EXERCISE INSTRUCTIONS: Rewrite the records below, replacing "Wednesday" with "Wed" everywhere it appears and leaving everything else unchanged. Omit the pictures from your answer.
┄┄┄┄┄┄┄┄┄┄┄┄┄┄┄┄┄┄┄┄
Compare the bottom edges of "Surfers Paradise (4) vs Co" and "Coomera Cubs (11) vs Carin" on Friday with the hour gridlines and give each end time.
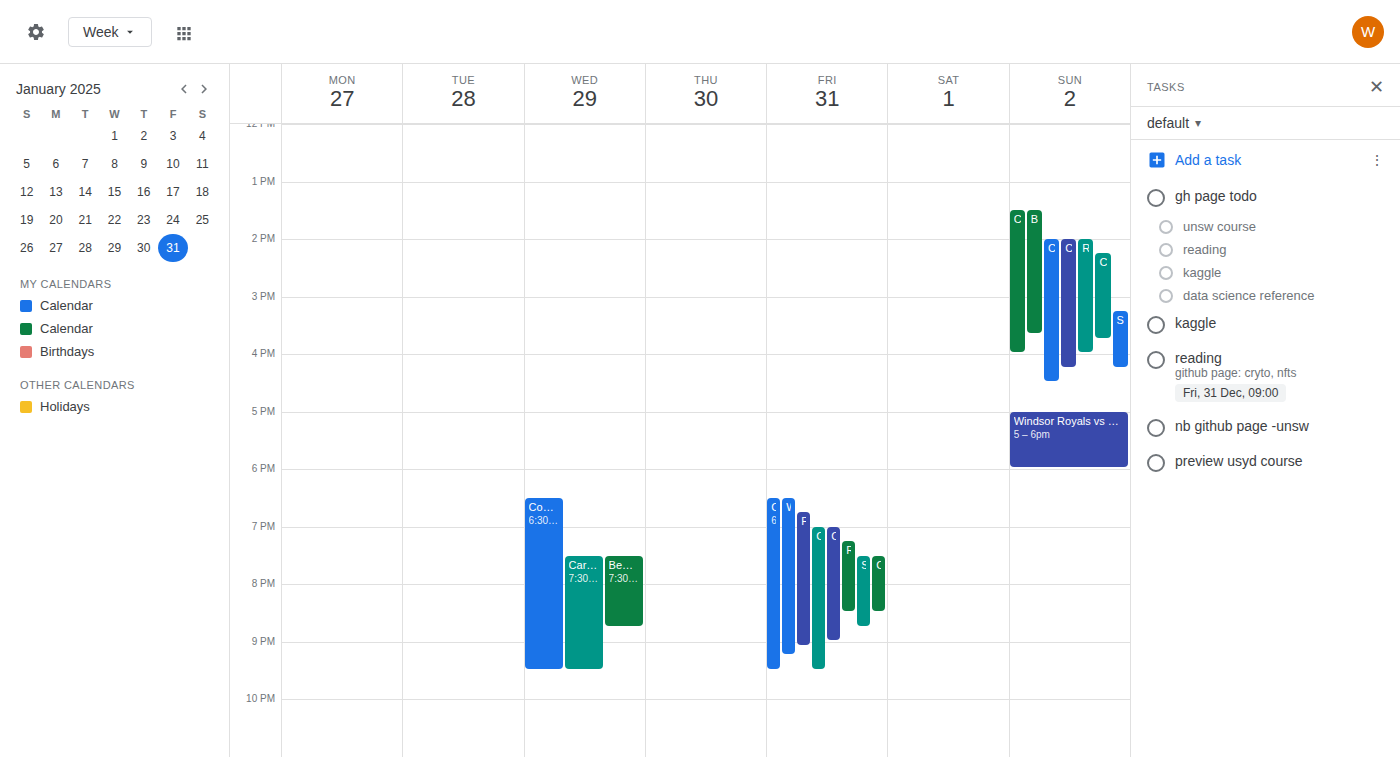
"Surfers Paradise (4) vs Co": 8:45 PM, neither: three quarters of the way from the 8 PM line to the 9 PM line. "Coomera Cubs (11) vs Carin": 9:00 PM, exactly on the 9 PM line.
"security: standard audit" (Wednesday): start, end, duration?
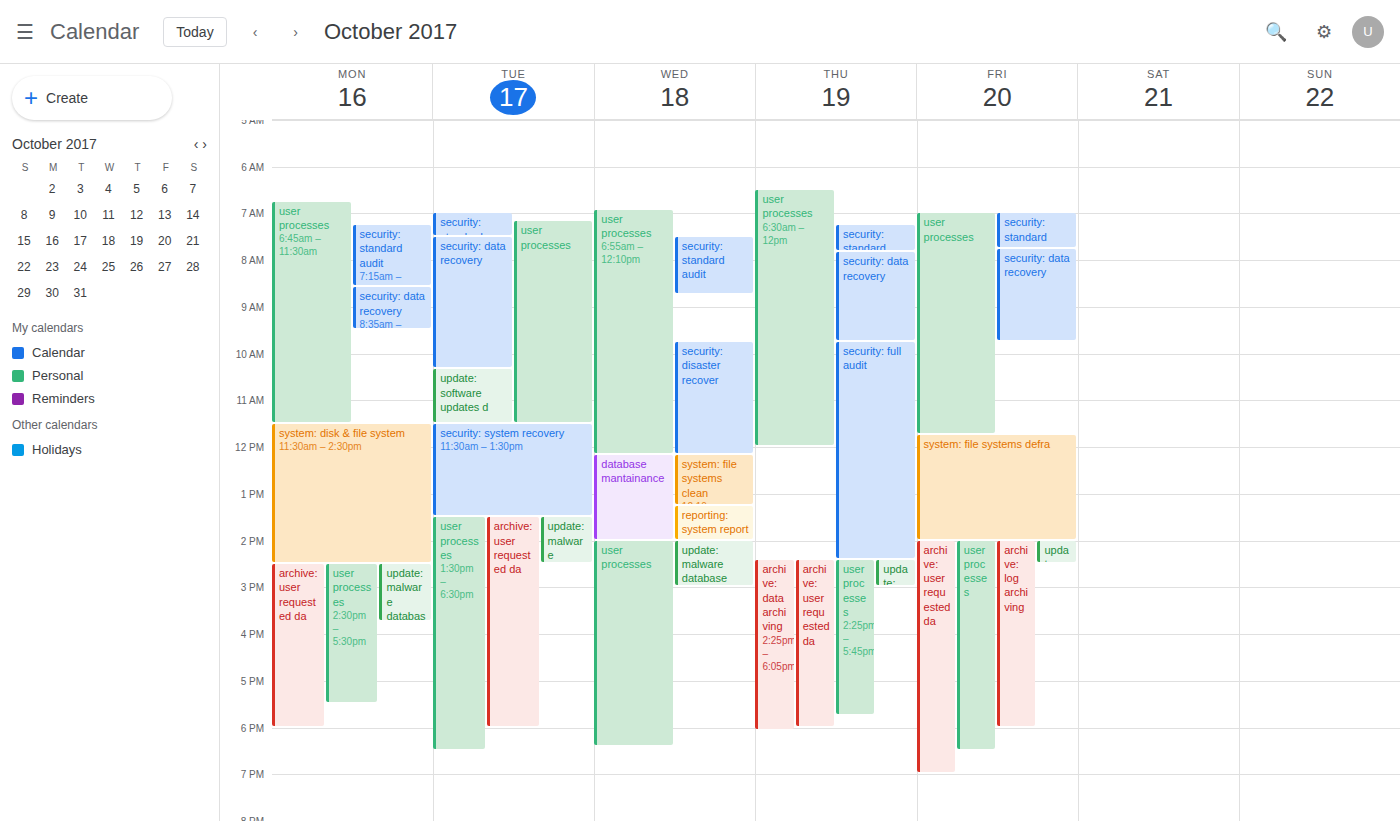
7:30 AM to 8:45 AM, 1 hour 15 minutes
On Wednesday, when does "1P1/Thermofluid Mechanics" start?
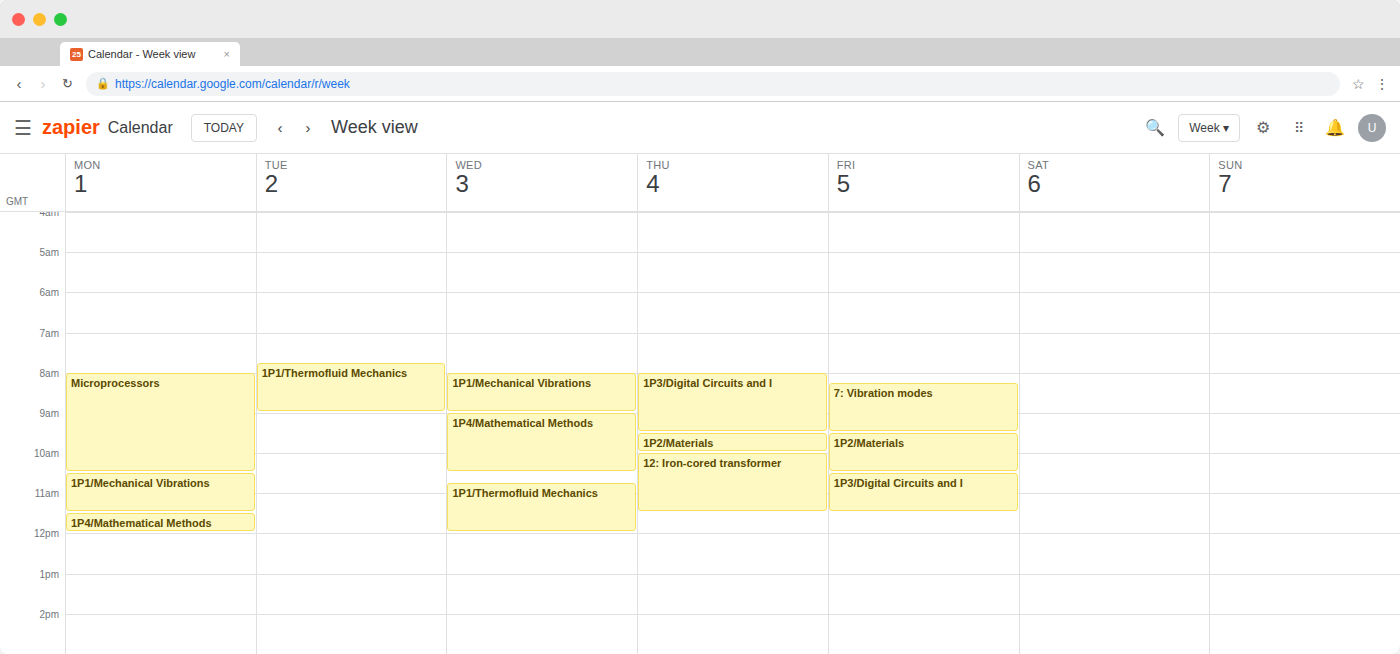
10:45 AM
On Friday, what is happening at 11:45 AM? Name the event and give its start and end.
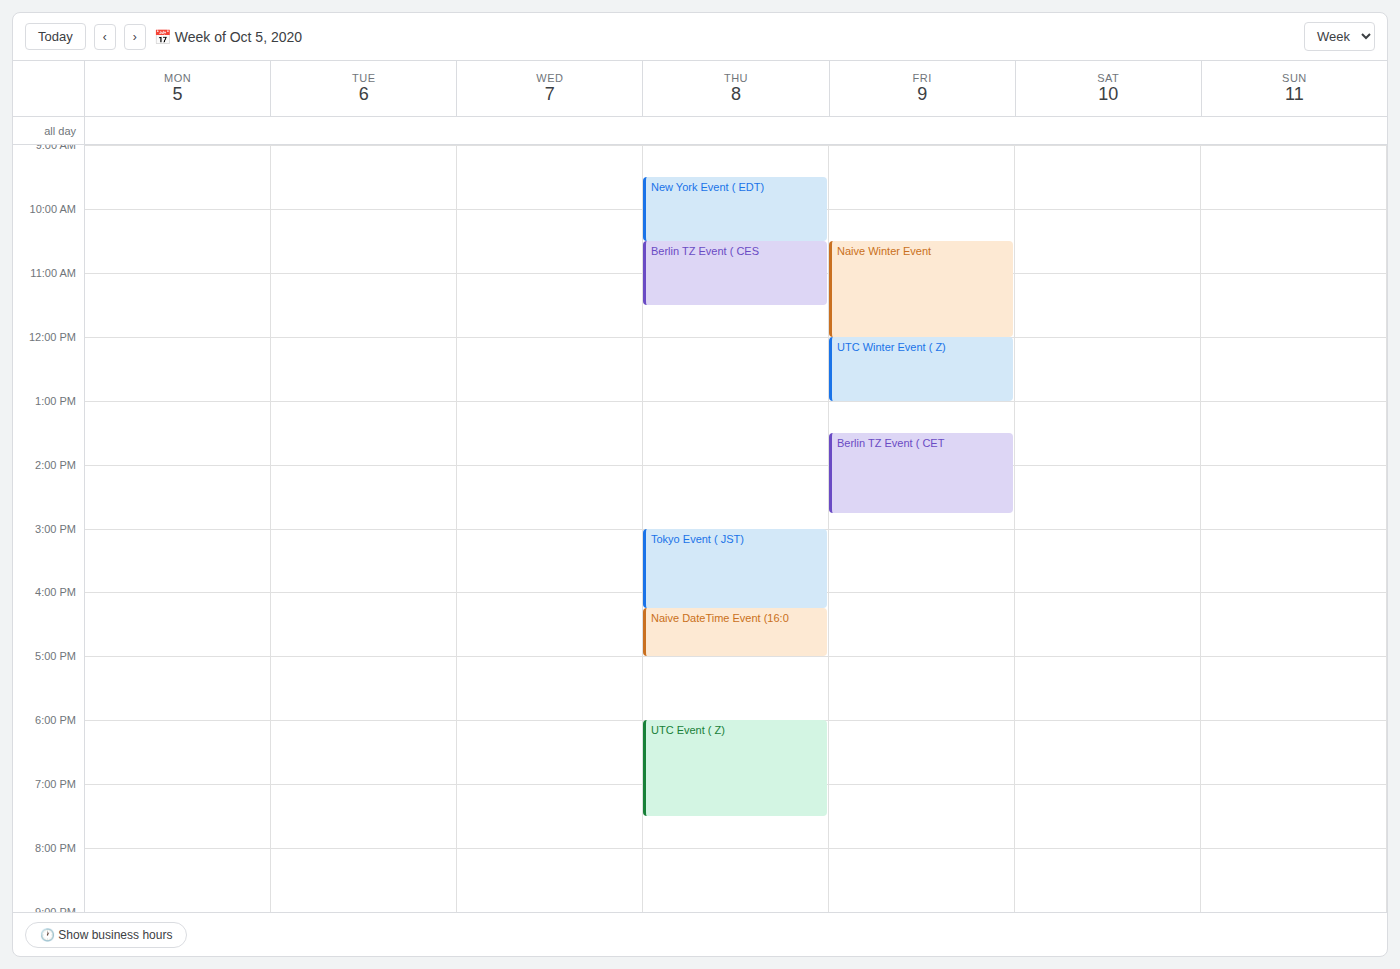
┄┄┄┄┄┄┄┄┄┄┄┄┄┄┄┄┄┄┄┄
REPLY TO THE TASK:
Compare the bottom edges of "Surfers Paradise (4) vs Co" and "Coomera Cubs (11) vs Carin" on Friday with the hour gridlines and give each end time.
"Surfers Paradise (4) vs Co": 8:45 PM, neither: three quarters of the way from the 8 PM line to the 9 PM line. "Coomera Cubs (11) vs Carin": 9:00 PM, exactly on the 9 PM line.
"security: standard audit" (Wed): start, end, duration?
7:30 AM to 8:45 AM, 1 hour 15 minutes
On Wed, when does "1P1/Thermofluid Mechanics" start?
10:45 AM
On Friday, what is happening at 11:45 AM? Name the event and give its start and end.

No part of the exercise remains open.